The opening of Machete Beer House (2325 Highland Ave.) in National City in February marked the beginning of a renaissance year for craft beer in the South Bay. Since then, two breweries and another taproom have opened in neighboring Chula Vista. A pair of recent standing-room-only events at Machete made it difficult to understand how such a large, underserved market could have been ignored by the industry for so long. Partners Eddie Trejo and Joann Cornejo today appear prophetic because they coined the #southbayuprising hashtag.
But the demand in the market was not always so evident.
Trejo says it was obvious why industry growth stalled where median incomes dipped and the population became more colorful. “There’s been this big idea in people’s heads that certain demographics don’t want craft beer, which is wrong,” he says. “It’s just a perception of cultural differences that caused that.”
Many San Diego breweries and tasting rooms feature an undeniable racial homogeneity in both staff and clientele, which perhaps contributes to this perception. But where the establishment stumbled, the former Brewery Tours of San Diego guide and distributor sales rep saw an opportunity.
“You’re never 100 percent on any business, but I was fairly confident I’d be alright,” Trejo says. “There wasn’t a real taproom anywhere in the South Bay, but there was a market for it, a lot of people who were into beer and just no local outlets.”

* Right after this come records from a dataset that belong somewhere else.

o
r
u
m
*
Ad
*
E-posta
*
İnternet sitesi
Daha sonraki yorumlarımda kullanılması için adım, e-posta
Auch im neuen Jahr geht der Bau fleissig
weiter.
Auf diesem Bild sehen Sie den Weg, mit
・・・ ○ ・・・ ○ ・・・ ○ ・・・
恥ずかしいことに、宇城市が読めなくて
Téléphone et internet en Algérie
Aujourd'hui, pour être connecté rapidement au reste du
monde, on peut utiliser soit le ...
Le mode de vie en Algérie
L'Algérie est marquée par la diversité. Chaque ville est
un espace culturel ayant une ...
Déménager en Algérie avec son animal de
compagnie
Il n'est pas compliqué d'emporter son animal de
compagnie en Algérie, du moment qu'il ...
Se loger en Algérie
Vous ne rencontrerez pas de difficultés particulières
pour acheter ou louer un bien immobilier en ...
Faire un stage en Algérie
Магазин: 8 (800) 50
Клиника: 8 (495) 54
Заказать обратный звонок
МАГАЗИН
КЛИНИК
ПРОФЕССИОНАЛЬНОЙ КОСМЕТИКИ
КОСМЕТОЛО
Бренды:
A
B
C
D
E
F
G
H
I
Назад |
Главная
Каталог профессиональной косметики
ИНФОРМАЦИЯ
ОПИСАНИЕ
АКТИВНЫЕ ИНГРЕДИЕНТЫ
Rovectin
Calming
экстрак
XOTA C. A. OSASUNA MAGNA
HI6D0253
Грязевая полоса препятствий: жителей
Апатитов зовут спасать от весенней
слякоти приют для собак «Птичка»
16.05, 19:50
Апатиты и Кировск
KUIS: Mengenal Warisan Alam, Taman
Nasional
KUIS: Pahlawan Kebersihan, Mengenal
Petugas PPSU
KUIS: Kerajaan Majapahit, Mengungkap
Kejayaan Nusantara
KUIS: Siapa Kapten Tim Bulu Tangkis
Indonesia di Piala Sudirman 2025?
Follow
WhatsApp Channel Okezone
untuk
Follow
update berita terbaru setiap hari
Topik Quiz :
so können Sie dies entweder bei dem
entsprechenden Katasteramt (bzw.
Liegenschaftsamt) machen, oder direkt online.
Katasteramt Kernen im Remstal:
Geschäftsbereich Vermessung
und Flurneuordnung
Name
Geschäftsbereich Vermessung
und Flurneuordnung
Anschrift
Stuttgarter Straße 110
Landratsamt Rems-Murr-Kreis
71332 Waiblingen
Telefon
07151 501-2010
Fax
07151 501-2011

Trejo and Cornejo had to take some extraordinary steps to realize their vision for Machete, like scraping startup funds from any and all available sources.
“Part of being able to open this place, I sold my car,” Trejo says. “I got money wherever I could.” Trejo’s experience in the industry has resulted in an impressive and carefully curated rotation of local beer, which he says rivals some of San Diego’s better-known craft destinations. “
I don’t want to toot my own horn or anything,” he says, “but I hear it from customers all the time that we have as good or better list than any of the craft beer bars around the county. We’re as relevant as any other bar that’s craft-focused. We’re craft beer just as much as Churchill’s or Hamilton’s or Small Bar.”
With a one-year anniversary fast approaching, look for more special events and perhaps even a collaborative brew.
“We’ve talked to a couple breweries and we’ve been shooting the idea around, but we don’t have anything concrete yet,” Trejo says.
Machete’s first-year celebration will mark more than just the opening of one bar in one neighborhood. It’s the beginning of the longawaited realization of the potential of this community to support and participate in one of the most exciting sectors of San Diego culture and industry. Trejo says things are just getting started for craft beer in the South Bay.
“I think it’s got a really bright and really huge future, that’s part of why I opened here,” he says. “I’m confident in that.”